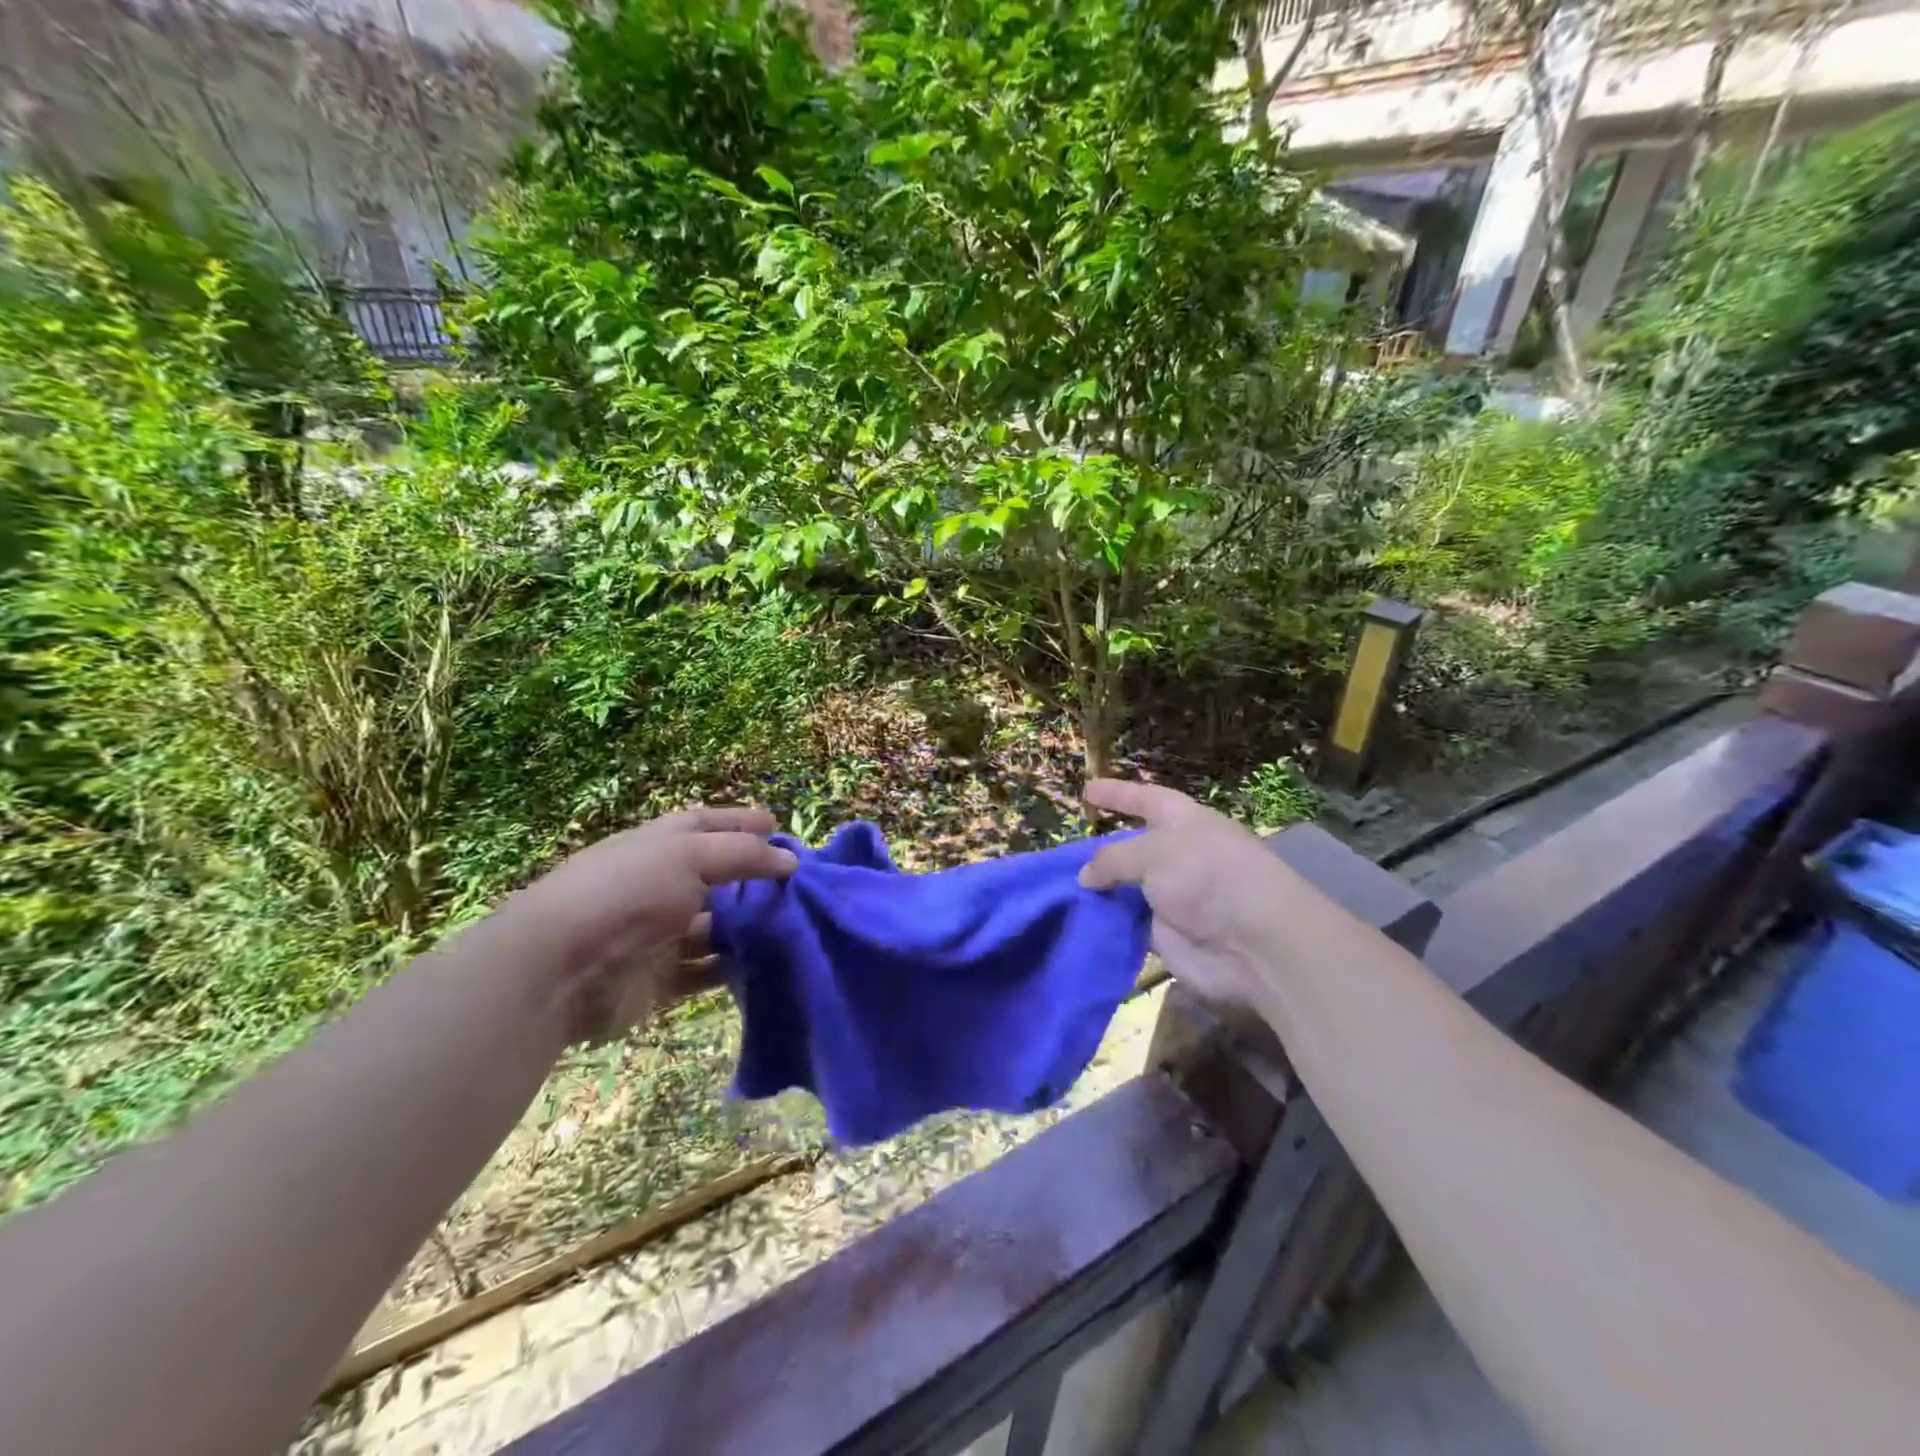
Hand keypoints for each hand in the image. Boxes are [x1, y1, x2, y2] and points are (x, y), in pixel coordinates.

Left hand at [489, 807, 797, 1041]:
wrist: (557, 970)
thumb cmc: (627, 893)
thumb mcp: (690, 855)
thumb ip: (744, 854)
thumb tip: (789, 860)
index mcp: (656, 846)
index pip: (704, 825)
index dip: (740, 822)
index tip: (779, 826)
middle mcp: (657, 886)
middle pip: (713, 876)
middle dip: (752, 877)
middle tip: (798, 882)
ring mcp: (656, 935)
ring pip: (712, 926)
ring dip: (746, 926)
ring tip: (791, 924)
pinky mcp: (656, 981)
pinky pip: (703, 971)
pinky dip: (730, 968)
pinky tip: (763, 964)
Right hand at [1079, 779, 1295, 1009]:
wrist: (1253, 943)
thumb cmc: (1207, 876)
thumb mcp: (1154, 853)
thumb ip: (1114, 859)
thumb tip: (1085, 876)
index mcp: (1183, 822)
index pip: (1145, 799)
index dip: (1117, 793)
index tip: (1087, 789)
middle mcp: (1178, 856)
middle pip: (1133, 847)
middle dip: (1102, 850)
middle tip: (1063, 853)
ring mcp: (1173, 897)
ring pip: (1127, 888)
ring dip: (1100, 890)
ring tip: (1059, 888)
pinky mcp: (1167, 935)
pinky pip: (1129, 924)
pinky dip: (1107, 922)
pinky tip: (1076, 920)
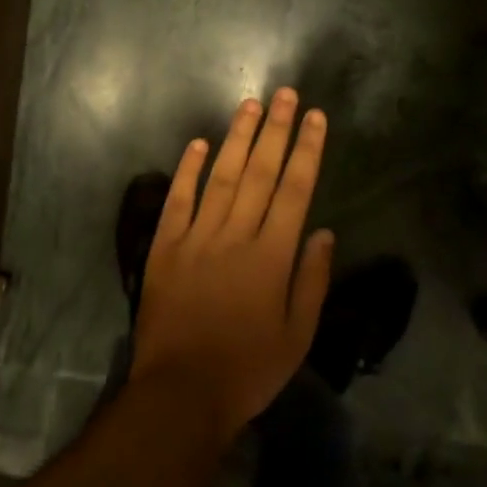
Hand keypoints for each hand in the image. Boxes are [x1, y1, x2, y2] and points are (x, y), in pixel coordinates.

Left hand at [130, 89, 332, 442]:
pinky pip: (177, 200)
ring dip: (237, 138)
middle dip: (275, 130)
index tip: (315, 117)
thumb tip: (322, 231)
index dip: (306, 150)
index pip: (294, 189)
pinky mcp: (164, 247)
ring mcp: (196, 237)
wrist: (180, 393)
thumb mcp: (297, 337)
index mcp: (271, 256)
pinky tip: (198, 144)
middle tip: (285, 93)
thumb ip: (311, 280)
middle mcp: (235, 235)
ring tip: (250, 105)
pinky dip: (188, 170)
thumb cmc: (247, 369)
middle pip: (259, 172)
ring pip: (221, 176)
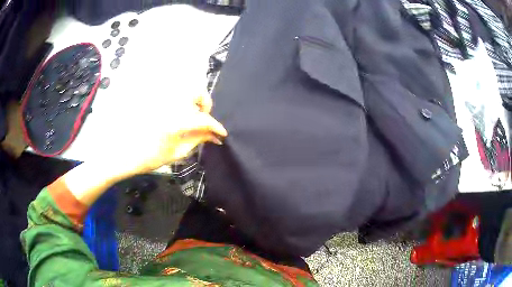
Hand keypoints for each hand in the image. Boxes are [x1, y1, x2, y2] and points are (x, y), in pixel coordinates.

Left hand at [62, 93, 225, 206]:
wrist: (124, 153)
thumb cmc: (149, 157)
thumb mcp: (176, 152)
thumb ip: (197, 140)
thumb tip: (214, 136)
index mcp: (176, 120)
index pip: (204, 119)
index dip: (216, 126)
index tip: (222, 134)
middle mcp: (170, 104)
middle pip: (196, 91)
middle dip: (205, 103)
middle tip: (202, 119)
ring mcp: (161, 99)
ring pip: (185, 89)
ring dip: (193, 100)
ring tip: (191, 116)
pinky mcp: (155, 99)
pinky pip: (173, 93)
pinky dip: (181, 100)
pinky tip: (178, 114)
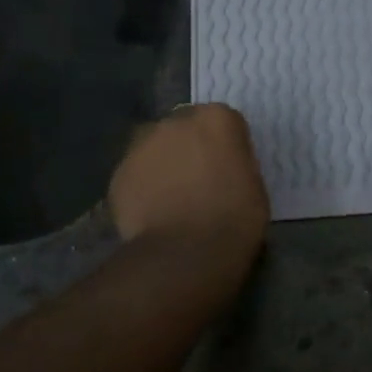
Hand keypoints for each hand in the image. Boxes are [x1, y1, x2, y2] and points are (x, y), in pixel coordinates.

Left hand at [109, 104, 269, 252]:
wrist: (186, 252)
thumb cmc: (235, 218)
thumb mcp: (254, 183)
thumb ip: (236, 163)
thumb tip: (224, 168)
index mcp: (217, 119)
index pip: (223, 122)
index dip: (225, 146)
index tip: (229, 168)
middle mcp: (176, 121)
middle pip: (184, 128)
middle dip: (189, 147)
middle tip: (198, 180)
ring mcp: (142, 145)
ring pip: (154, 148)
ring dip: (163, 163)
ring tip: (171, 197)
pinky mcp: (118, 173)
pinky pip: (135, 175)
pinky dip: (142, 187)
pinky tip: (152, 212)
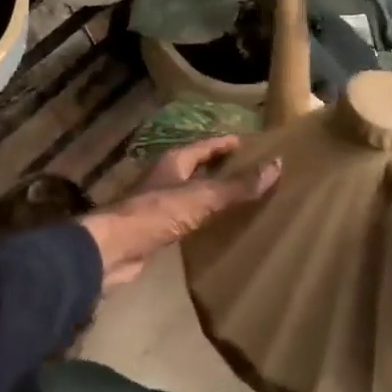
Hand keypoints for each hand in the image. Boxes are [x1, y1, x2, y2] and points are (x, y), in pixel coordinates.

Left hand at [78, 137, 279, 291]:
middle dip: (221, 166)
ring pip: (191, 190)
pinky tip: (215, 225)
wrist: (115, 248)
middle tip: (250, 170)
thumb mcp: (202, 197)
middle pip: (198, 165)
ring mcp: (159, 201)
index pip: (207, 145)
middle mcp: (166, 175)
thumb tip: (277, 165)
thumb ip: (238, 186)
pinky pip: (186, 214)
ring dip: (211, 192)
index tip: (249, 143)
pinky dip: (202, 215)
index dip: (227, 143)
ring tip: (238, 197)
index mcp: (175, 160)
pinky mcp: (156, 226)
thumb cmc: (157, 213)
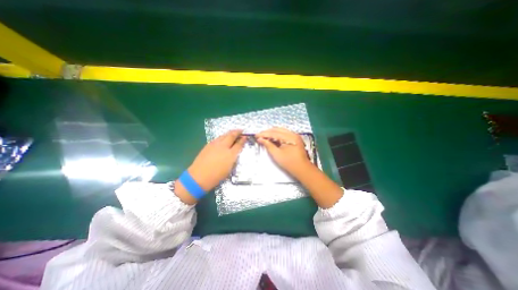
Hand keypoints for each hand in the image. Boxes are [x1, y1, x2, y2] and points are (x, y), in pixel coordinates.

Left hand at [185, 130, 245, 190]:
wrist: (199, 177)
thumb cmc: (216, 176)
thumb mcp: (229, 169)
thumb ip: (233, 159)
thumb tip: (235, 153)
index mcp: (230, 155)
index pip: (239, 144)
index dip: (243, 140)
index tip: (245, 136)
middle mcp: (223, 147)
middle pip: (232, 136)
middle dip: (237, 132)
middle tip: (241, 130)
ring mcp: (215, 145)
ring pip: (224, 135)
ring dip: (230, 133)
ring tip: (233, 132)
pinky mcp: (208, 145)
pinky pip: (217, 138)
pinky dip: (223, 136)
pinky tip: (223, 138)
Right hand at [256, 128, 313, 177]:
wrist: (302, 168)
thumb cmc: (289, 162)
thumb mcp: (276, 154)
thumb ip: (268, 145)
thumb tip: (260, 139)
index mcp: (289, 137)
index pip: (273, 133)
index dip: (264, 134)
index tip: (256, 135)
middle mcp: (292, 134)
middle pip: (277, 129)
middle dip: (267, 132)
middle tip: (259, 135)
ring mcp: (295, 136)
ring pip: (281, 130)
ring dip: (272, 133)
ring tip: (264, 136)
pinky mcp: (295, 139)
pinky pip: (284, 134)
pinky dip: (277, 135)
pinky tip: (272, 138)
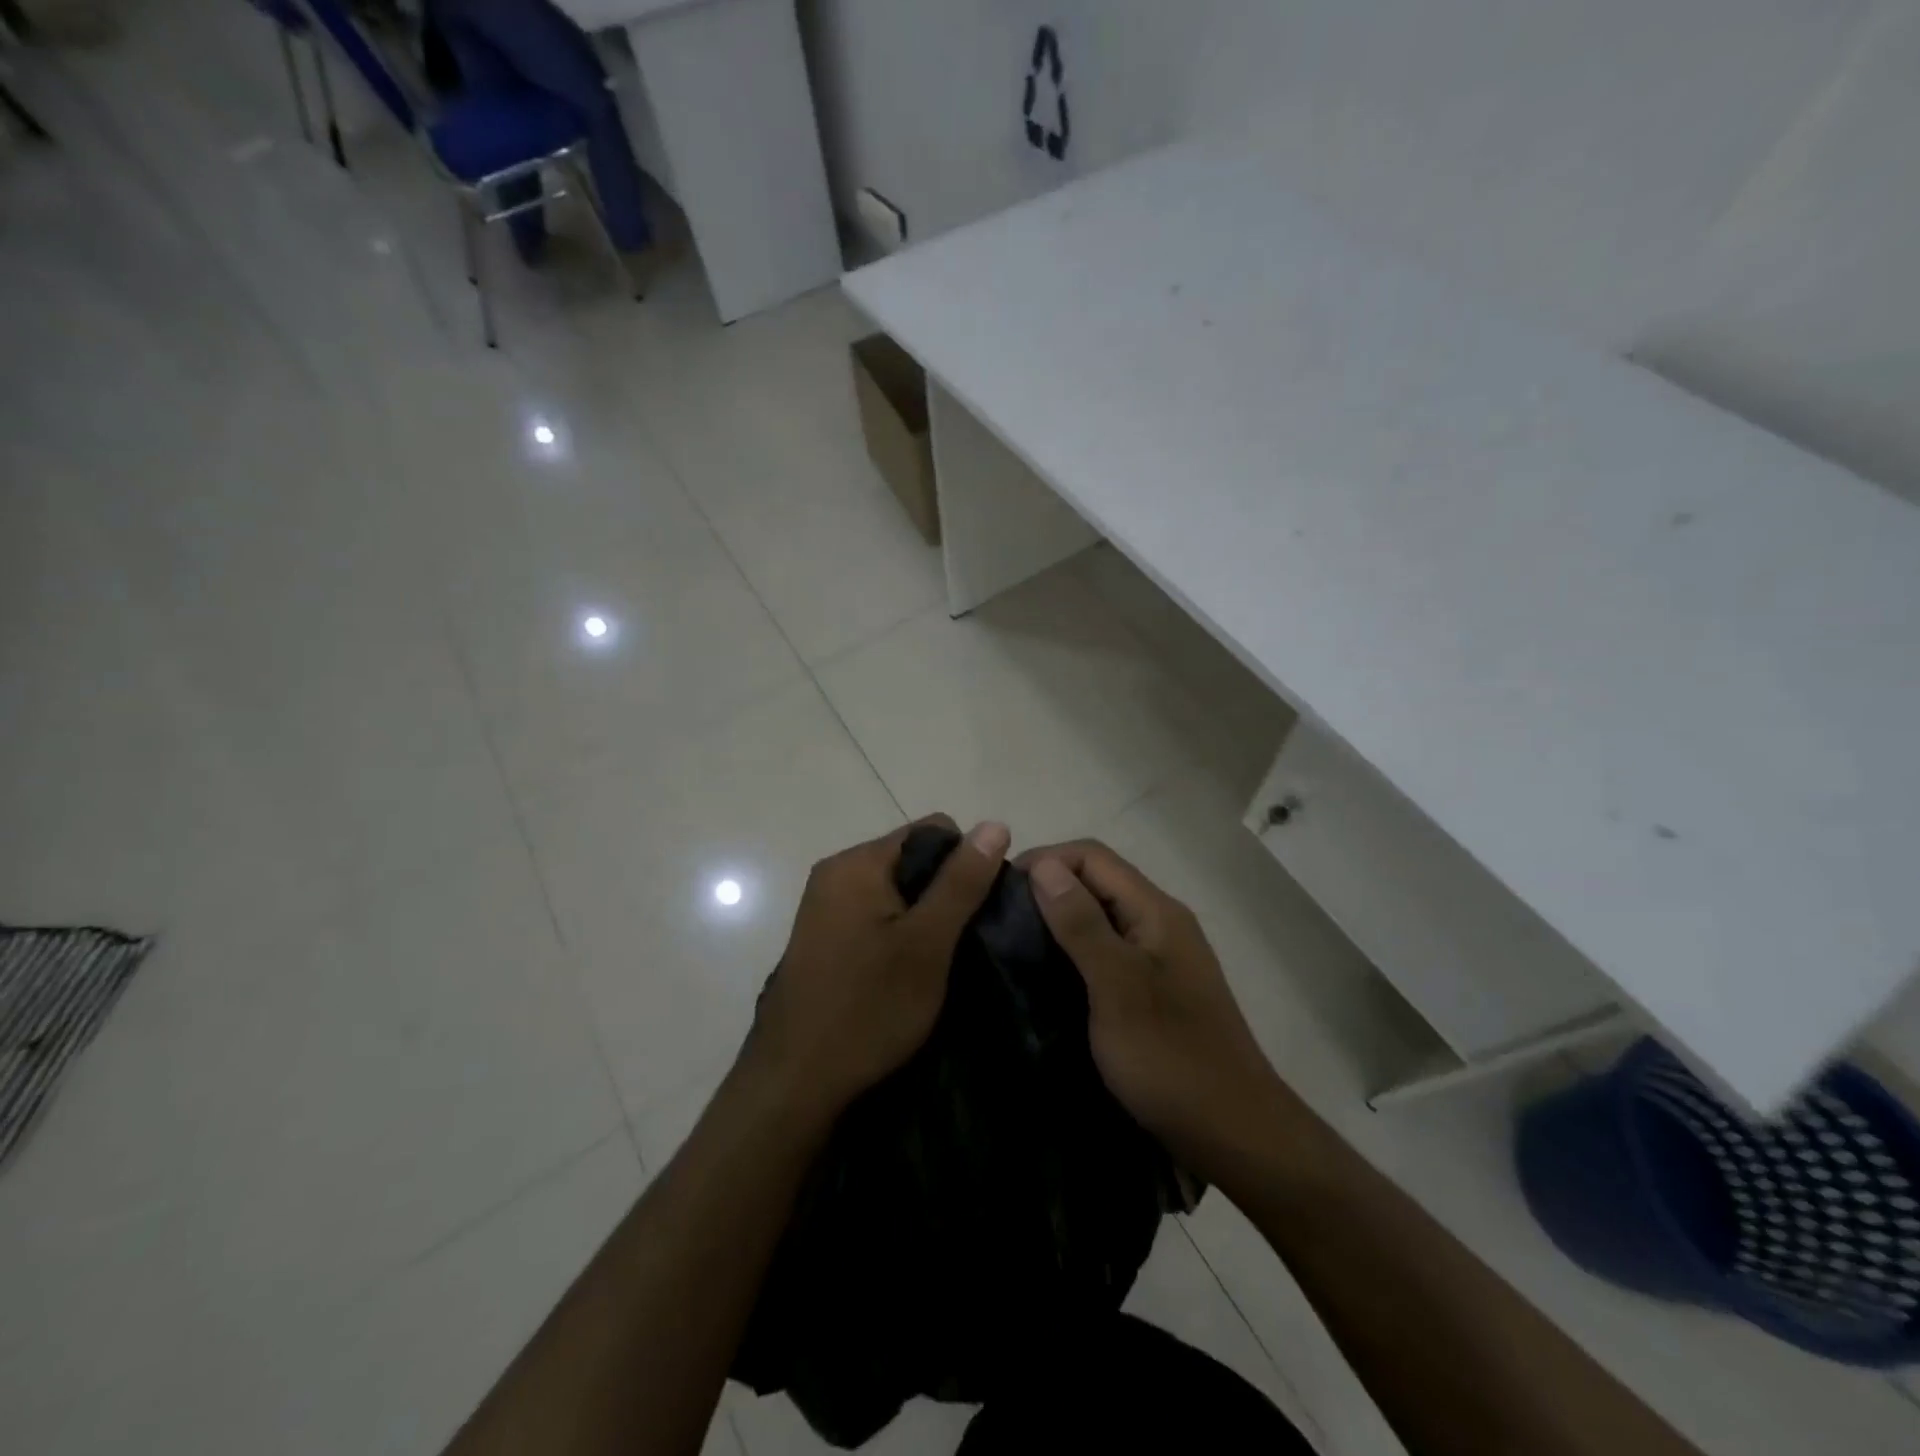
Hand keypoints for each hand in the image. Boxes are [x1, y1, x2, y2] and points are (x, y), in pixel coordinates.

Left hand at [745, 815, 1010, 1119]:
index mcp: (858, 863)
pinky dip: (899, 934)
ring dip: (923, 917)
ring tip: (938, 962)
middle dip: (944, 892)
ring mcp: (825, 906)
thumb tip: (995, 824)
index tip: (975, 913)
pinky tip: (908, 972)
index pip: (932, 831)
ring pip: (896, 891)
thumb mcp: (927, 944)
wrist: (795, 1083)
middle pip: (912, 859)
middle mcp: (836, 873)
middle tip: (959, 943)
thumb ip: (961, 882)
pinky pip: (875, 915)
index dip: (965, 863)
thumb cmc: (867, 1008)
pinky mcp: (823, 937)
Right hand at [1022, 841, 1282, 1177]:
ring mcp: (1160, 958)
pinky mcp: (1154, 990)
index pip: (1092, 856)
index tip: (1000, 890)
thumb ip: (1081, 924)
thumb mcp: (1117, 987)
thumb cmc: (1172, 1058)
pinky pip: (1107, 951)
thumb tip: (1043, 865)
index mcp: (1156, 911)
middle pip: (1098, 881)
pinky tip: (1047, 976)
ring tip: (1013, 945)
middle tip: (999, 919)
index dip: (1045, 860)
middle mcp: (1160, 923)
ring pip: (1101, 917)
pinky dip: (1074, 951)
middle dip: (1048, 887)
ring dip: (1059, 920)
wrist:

#####

> **Assignment**
Since only part of the listing is wanted, copy exactly the lines from the one holding "thumb mcp: (202, 197)" to the one holding "pinky mcp: (156, 226)", both included.

> **Task output**
thumb mcp: (202, 197)
middle pip: (198, 165)
ring mcp: (159, 201)
index pip: (207, 145)
middle mcp: (166, 175)
thumb tip: (277, 165)
thumb ip: (238, 186)
pinky pip: (186, 214)
ring dip: (211, 192)
index tip: (249, 143)
pinky dip: (202, 215)
index dip: (227, 143)
ring tip: (238, 197)
index mcp: (175, 160)
pinky mcp: (156, 226)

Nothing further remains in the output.